Lee Yong-soo, a 94-year-old survivor of the Japanese military’s system of sexual exploitation, visited the Blue House to urge the Moon administration to refer the “comfort women” issue to the UN’s Committee Against Torture.

Lee arrived at the Blue House on Tuesday morning and met with a Blue House administrative official, to whom she delivered a letter signed by other survivors of Japan’s “comfort women” system, including 94-year-old Kang Il-chul, 97-year-old Park Ok-seon, 94-year-old Lee Ok-seon, 92-year-old Lee Ok-seon, and 94-year-old Park Pil-geun. The letter asked that the government refer the “comfort women” matter to the UN’s anti-torture body.

Lee previously visited the Blue House privately on Jan. 14 and delivered a handwritten letter to the office of the senior presidential secretary for civil society requesting the matter be referred to the UN.

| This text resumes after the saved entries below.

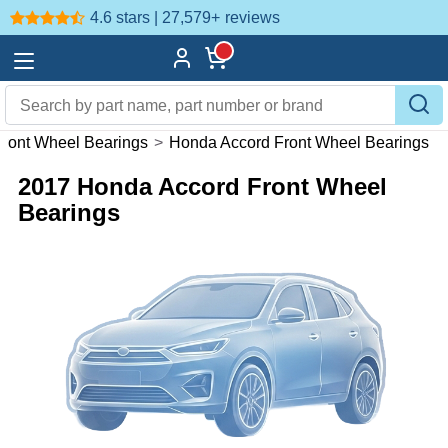
4.6 stars | 27,579+
reviews
ront Wheel Bearings
>
Honda Accord Front Wheel Bearings
2017 Honda Accord Front Wheel
Bearings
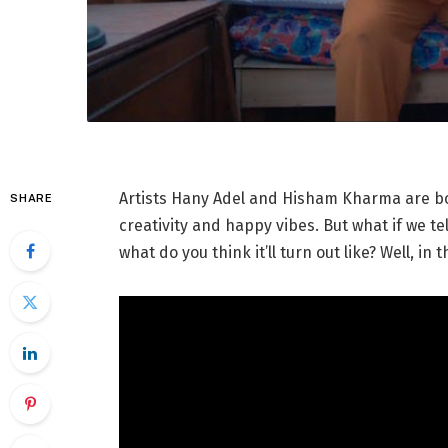
Artists Hany Adel and Hisham Kharma are bo
SHARE
creativity and happy vibes. But what if we te
what do you think it’ll turn out like? Well, in 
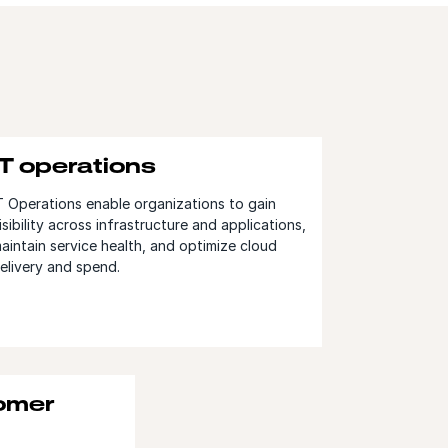
IT operations
T Operations enable organizations to gain
isibility across infrastructure and applications,
aintain service health, and optimize cloud
elivery and spend.
tomer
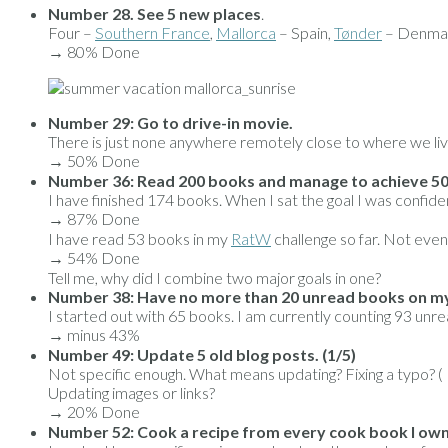
Number 28. See 5 new places
.
Four –
Southern France
,
Mallorca
– Spain,
Tønder
– Denmar
→ 80% Done
Number 29: Go to drive-in movie.
There is just none anywhere remotely close to where we liv
→ 50% Done
Number 36: Read 200 books and manage to achieve 5
I have finished 174 books. When I sat the goal I was confide
→ 87% Done
I have read 53 books in my
RatW
challenge so far. Not even
→ 54% Done
Tell me, why did I combine two major goals in one?
Number 38: Have no more than 20 unread books on my 
I started out with 65 books. I am currently counting 93 unre
→ minus 43%
Number 49: Update 5 old blog posts. (1/5)
Not specific enough. What means updating? Fixing a typo? ( I 
Updating images or links?
→ 20% Done
Number 52: Cook a recipe from every cook book I own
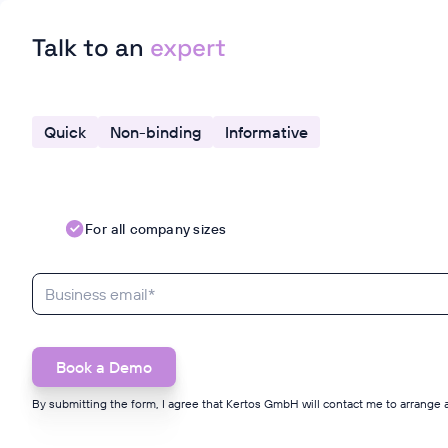
Talk to an
expert
Quick
Non-binding
Informative
For all company sizes
By submitting the form, I agree that Kertos GmbH will contact me to arrange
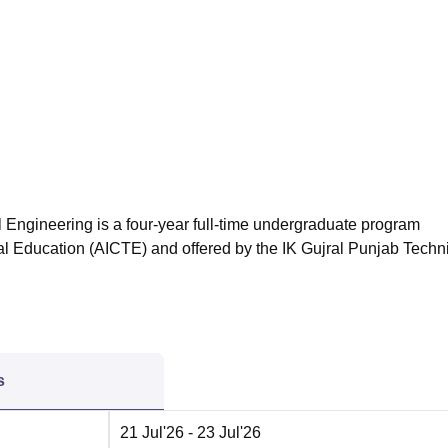
niversity Reviews
Chandigarh University Reviews
ICFAI university Revie
 Engineering is a four-year full-time undergraduate program
cal Education (AICTE) and offered by the IK Gujral Punjab Techn
s
21 Jul'26
- 23 Jul'26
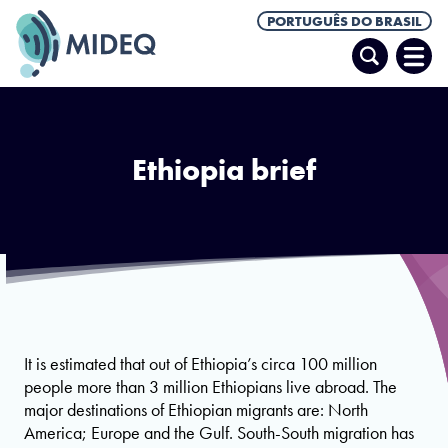
PORTUGUÊS DO BRASIL
Pesquisar
Abrir
Men
Ethiopia brief
It is estimated that out of Ethiopia’s circa 100 million
people more than 3 million Ethiopians live abroad. The
major destinations of Ethiopian migrants are: North
America; Europe and the Gulf. South-South migration has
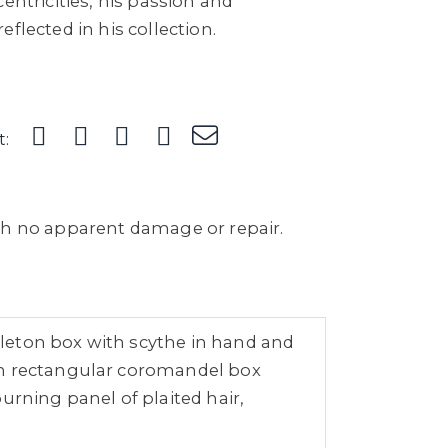
entricities, his passion and
flected in his collection.
t:
th no apparent damage or repair.
leton box with scythe in hand and
 on rectangular coromandel box
urning panel of plaited hair,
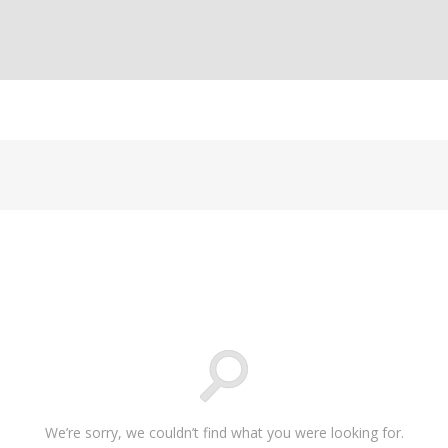
We’re sorry, we couldn’t find what you were looking for.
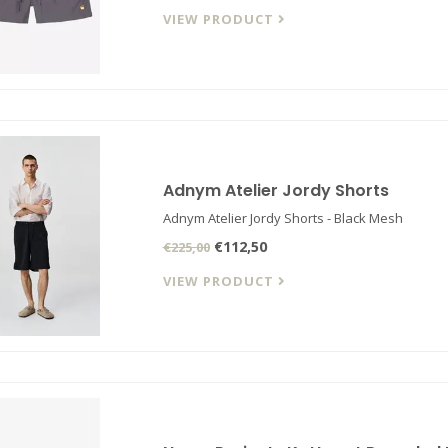
VIEW PRODUCT
Adnym Atelier Jordy Shorts
Adnym Atelier Jordy Shorts - Black Mesh
€112,50
€225,00
VIEW PRODUCT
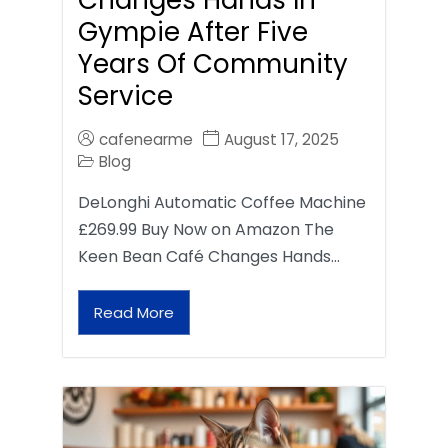
Gympie After Five
Years Of Community
Service
cafenearme
August 17, 2025
Blog
DeLonghi Automatic Coffee Machine
£269.99 Buy Now on Amazon The
Keen Bean Café Changes Hands…
Read More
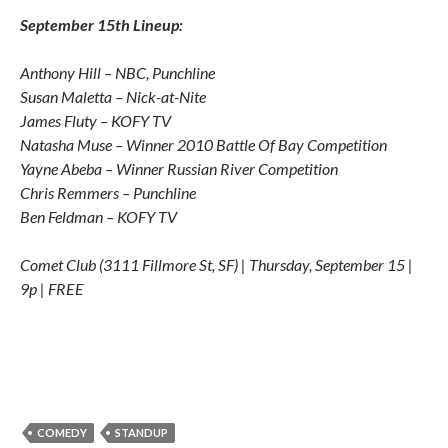
September 15th Lineup:
Anthony Hill – NBC, Punchline
Susan Maletta – Nick-at-Nite
James Fluty – KOFY TV
Natasha Muse – Winner 2010 Battle Of Bay Competition
Yayne Abeba – Winner Russian River Competition
Chris Remmers – Punchline
Ben Feldman – KOFY TV
Comet Club (3111 Fillmore St, SF) | Thursday, September 15 |
9p | FREE
COMEDY
STANDUP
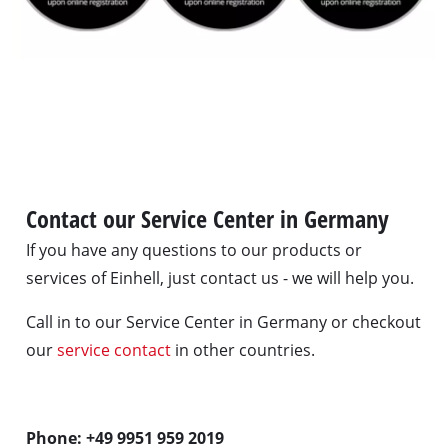
Contact our Service Center in Germany
If you have any questions to our products or
services of Einhell, just contact us - we will help you.
Call in to our Service Center in Germany or checkout
our
service contact
in other countries.
Phone: +49 9951 959 2019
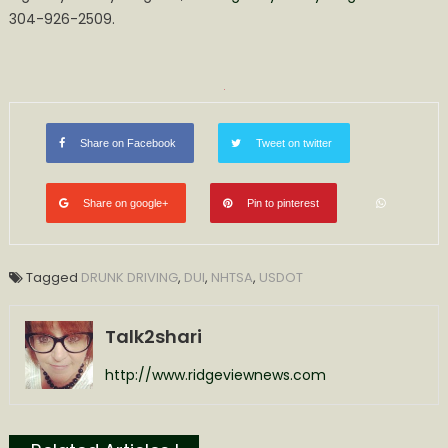
304-926-2509.​
Share on Facebook
Tweet on twitter
Share on google+
Pin to pinterest
Tagged
DRUNK DRIVING
,
DUI
,
NHTSA
,
USDOT
Talk2shari
http://www.ridgeviewnews.com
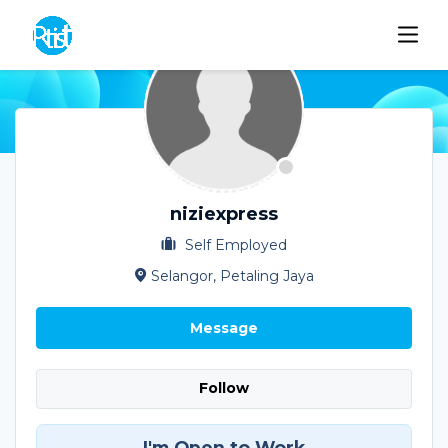
niziexpress
Self Employed
Selangor, Petaling Jaya
Message
Follow
I'm Open to Work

Kim Hyun-jung, the spokesperson for a committee advocating for the “comfort women” issue to be referred to the International Court of Justice, said, “There was no response from the Blue House after Jan. 14, so [Lee] went to the House of Sharing and explained [the situation] to the other grandmothers [who survived the system] and collected their signatures before returning [to the Blue House].”

“We believe that President Moon Jae-in will absolutely give us an answer,” Kim added.

Both Lee and the committee have repeated calls for the issue of Japan’s wartime sexual slavery to be dealt with by the International Court of Justice. But because Japan must consent to a referral to the court, their efforts were stymied.

Together with the committee, Lee held a press conference last October where she stated that the Japanese military had inflicted severe physical and psychological suffering on victims constituting criminality, and called for an alternative way of dressing the issue by referring it to the UN Committee Against Torture.

Last year, Lee also met with the First Vice Minister of Foreign Affairs Choi Jong-kun on Nov. 29 and Prime Minister Kim Boo-kyum on Dec. 1 to deliver her appeal. She also met with Song Doo-hwan, chairperson of the National Human Rights Commission of Korea, to urge Korea to press forward with a referral of the issue to the UN Committee Against Torture.

“As I collected signatures from the other grandmothers, we all held one another and wept,” Lee said. “We must resolve this injustice and Japan must [be recognized as] a criminal state.”

“President Moon must solve the comfort women issue. I have faith that he will,” she said.